The detector is now sensitive to any focusing or defocusing that a sample may induce. The sample is typically placed at the focus point of the lens, and then moved along the z-axis a distance of $\pm z_{0}$ which is given by the Rayleigh length $z_{0}$:

$z_{0}=\frac{\pi W_{0}^{2}}{\lambda}$

The thin sample approximation states that the thickness of the sample $L$ must be less than the Rayleigh length $L<z_{0}$

==Open-aperture z-scan technique==
This method is similar to the above method, however, the aperture is removed or enlarged to allow all the light to reach the detector. This in effect sets the normalized transmittance to S = 1. This is used in order to measure the non-linear absorption coefficient Δα.
The main cause of non-linear absorption is due to two-photon absorption.

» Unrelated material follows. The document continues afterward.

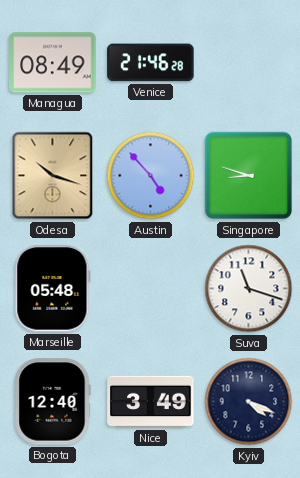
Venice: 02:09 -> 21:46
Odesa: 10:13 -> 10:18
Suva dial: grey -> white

==Dual-arm z-scan technique==
When measuring the nonlinear properties of molecules in solution, the two-photon absorption of the solvent is usually small and determination of $\alpha_{2}$ for the solute is not problematic. However, this is not the case for nonlinear refraction (NLR). Typically, the NLR per molecule of the solvent is much less than that of the solute, but the large density of solvent molecules yields a large net NLR that may dominate the signal due to the solute. Additionally, there is a contribution to the measured $n_{2}$ due to the cells used to hold the samples. In cases where the $n_{2}$ of the solute is small, large discrepancies can arise when reporting the nonlinearity of the solute since the NLR of the solvent and cells must be subtracted from that of the solution. Thus, the determination of solute nonlinearities in regions where the NLR is similar to or much smaller than the solvent or cells has been difficult. Similarly, this problem occurs for thin-films deposited on a substrate, where both film and substrate exhibit two-photon absorption and nonlinear refraction. Dual-arm Z-scan is a modified version of the conventional Z-scan that can address this issue by simultaneously measuring and subtracting the effect of the solvent (or substrate) from the sample under study.

==Eclipsing z-scan==
This method is similar to the closed z-scan method, however the sensitivity of the system is increased by only looking at the outer edges of the beam by blocking out the central region. This is achieved by replacing the aperture with disks that block the central part of the beam. The method got its name from the way in which the light passes around the disk to the detector in a similar way to an eclipse.

A further improvement to the eclipsing z-scan method is to add a lens behind the aperture so that the light is focused onto the detector, this can also reduce the need for a larger detector.